◆ To do
1) Duplicate the part of the text about sinks and noutput_items between "So, for a sink, noutput_items" and "returning that number.", inclusive.
2) For each statement below, say yes or no to whether the text about sinks and noutput_items agrees with it, and quote the words from the text that decide it.
(a) For a normal block, noutput_items is the amount of space in the output buffer.
(b) A sink has one output port.
(c) A block tells the scheduler how many items it consumed through a separate function call.
======== Text section ========
That's of course also possible, since a sink is really just like any
other block.
However, fixing an audio sink should, in my opinion, be rewarded by
upstreaming the fix.
> Why would a sink (which doesn't output anything to another
> gr module) ever use the 'noutput_items' argument to work() ?
So, to clarify: noutput_items is the *maximum* number of output items a
call to work might produce at a time. For a normal block, this is the
amount of space in the output buffer. For a sync block, where the number
of items produced on the output is the same as the number of items
consumed on the input, it's min(input items available, output item space
available).
under the hood, sinks are sync_blocks. Now, a sink has zero output
ports, so "producing" let's say 13 items just means consuming that many.
The same applies to sources (where there's no input streams, so
producing N items on the output stream and consuming on "all" zero input
streams is equivalent).

So, for a sink, noutput_items actually is nothing but the number of
available input items. You can consume those or less than those, and the
actual amount of items you consumed is signaled back to the scheduler by
returning that number.
======== Excerpted data ========
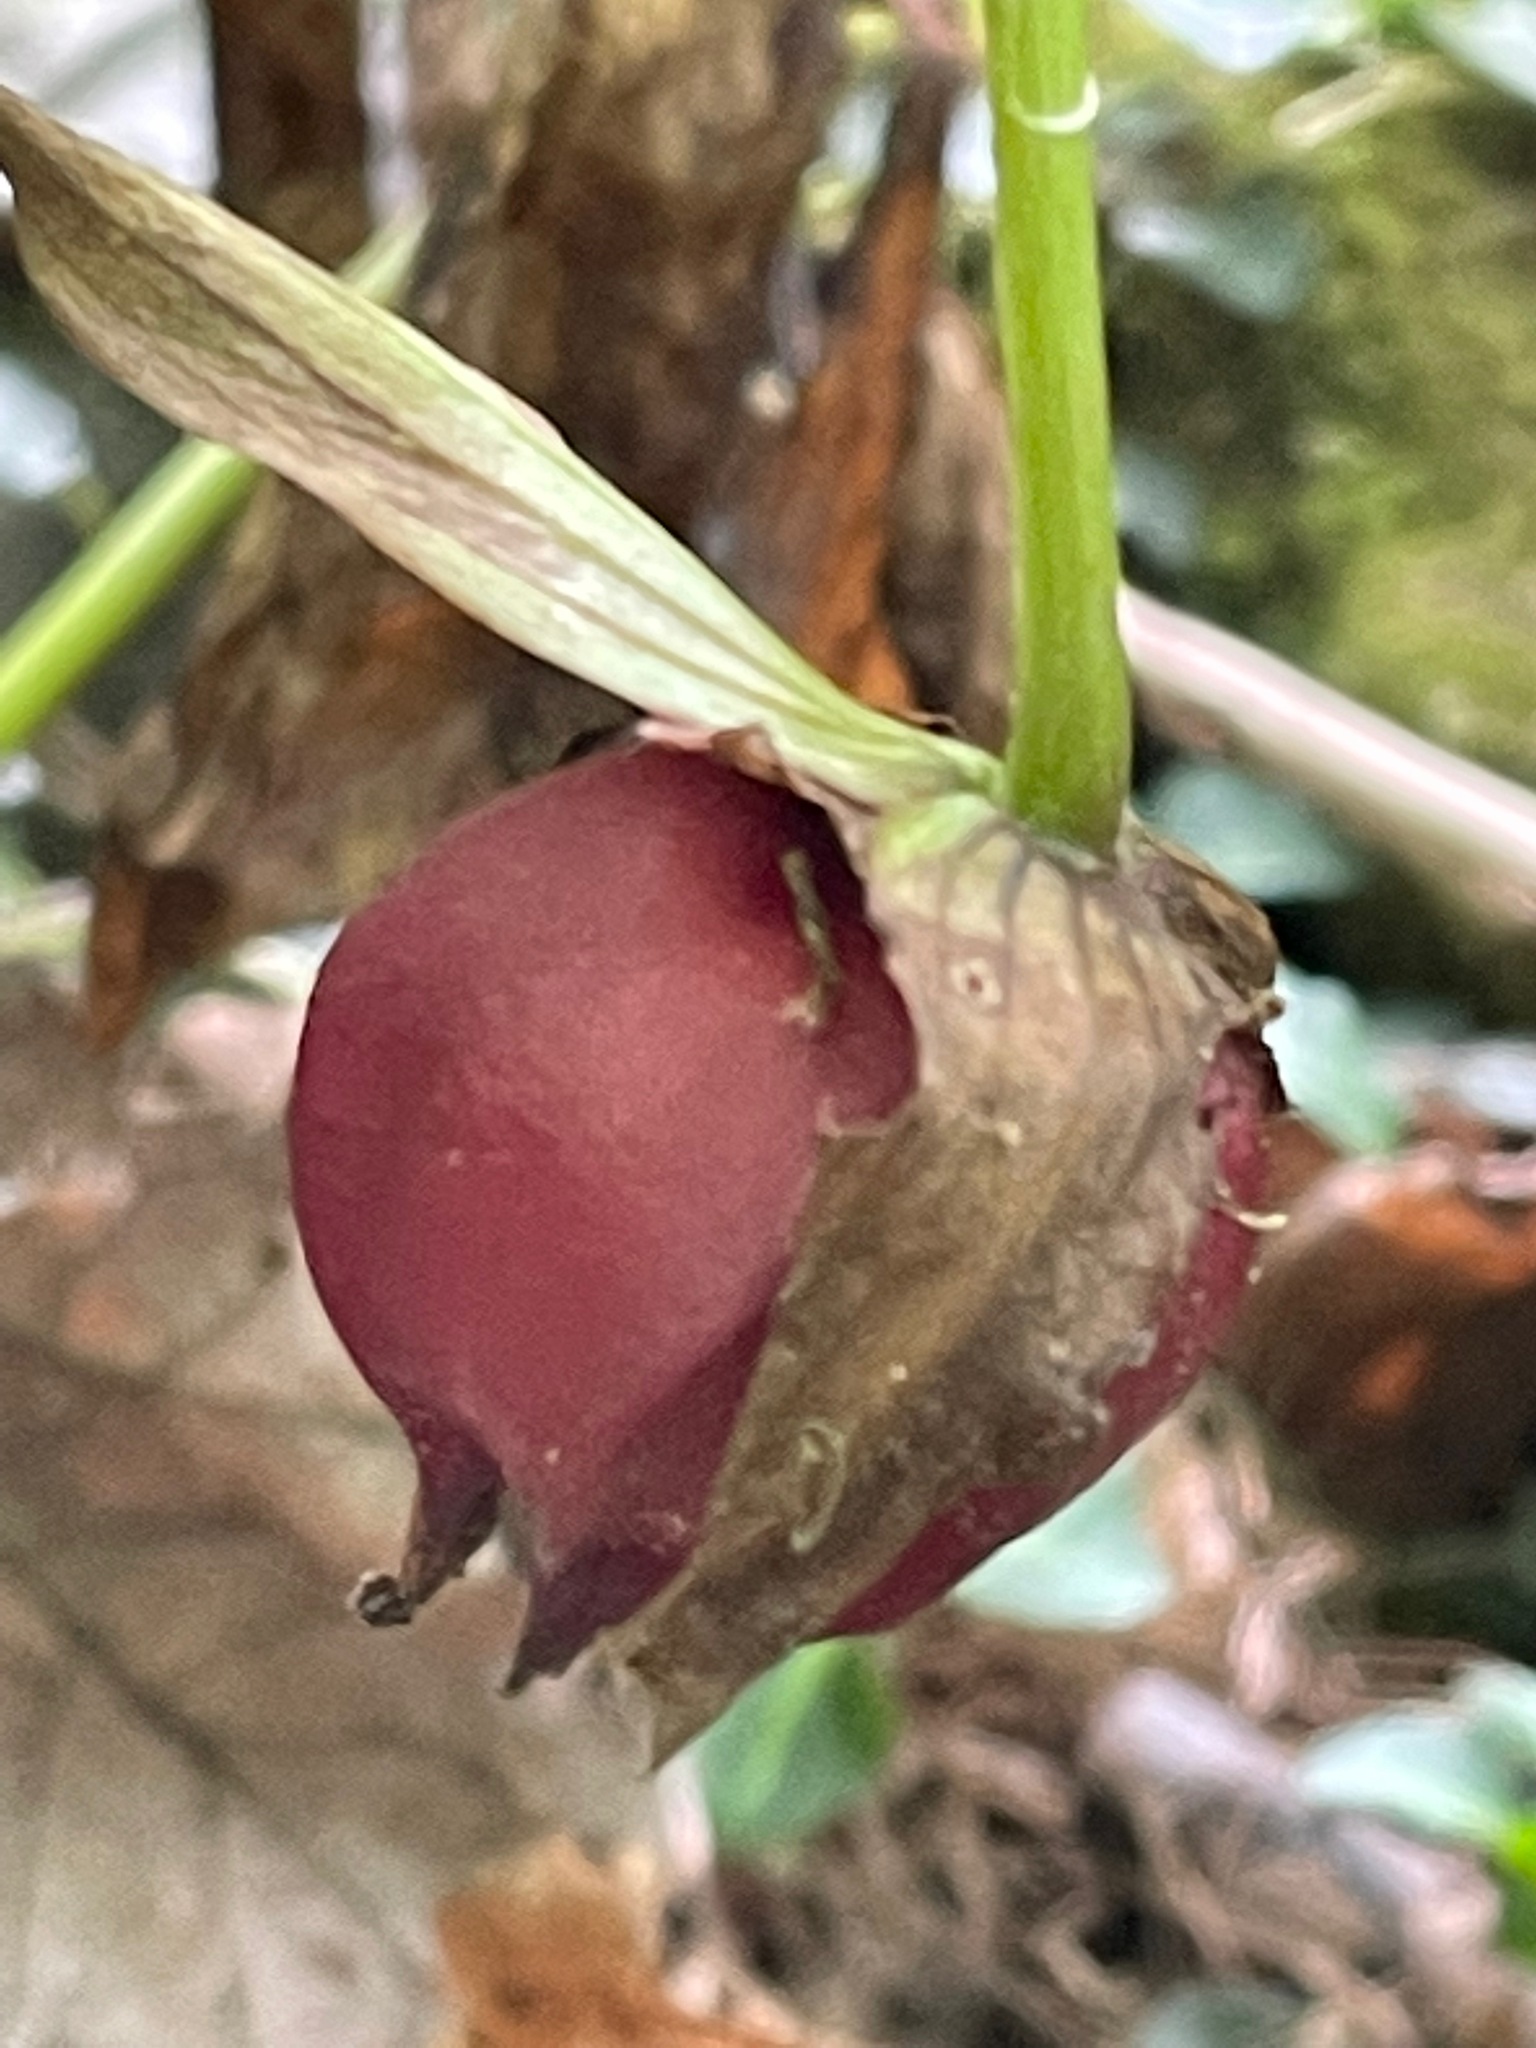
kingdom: Plantae
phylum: Tracheophyta
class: Liliopsida
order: Liliales
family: Melanthiaceae
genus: Trillium
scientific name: Trillium erectum
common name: Purple trillium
========
◆ Problem solutions
1)
So, for a sink, noutput_items actually is nothing but the number of
available input items. You can consume those or less than those, and the
actual amount of items you consumed is signaled back to the scheduler by
returning that number.

2)
(a) Yes: "For a normal block, this is the amount of space in the output buffer."
(b) No: "a sink has zero output ports"
(c) No: "the actual amount of items you consumed is signaled back to the scheduler by returning that number."